REQUIREMENT:
Could you repeat the records shown below exactly as written?

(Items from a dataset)
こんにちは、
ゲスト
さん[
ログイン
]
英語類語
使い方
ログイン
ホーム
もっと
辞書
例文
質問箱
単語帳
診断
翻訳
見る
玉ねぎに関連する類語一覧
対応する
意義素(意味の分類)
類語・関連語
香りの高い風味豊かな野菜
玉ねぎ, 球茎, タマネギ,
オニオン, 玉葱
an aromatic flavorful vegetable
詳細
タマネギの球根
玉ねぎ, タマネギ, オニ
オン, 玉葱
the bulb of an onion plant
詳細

TASK ANSWER:
こんにちは、
ゲスト
さん[
ログイン
]
英語類語
使い方
ログイン
ホーム
もっと
辞書
例文
質問箱
単語帳
診断
翻訳
見る
玉ねぎに関連する類語一覧
対応する
意義素(意味の分類)
類語・関連語
香りの高い風味豊かな野菜
玉ねぎ, 球茎, タマネギ,
オニオン, 玉葱
an aromatic flavorful vegetable
詳細
タマネギの球根
玉ねぎ, タマネギ, オニ
オン, 玉葱
the bulb of an onion plant
詳細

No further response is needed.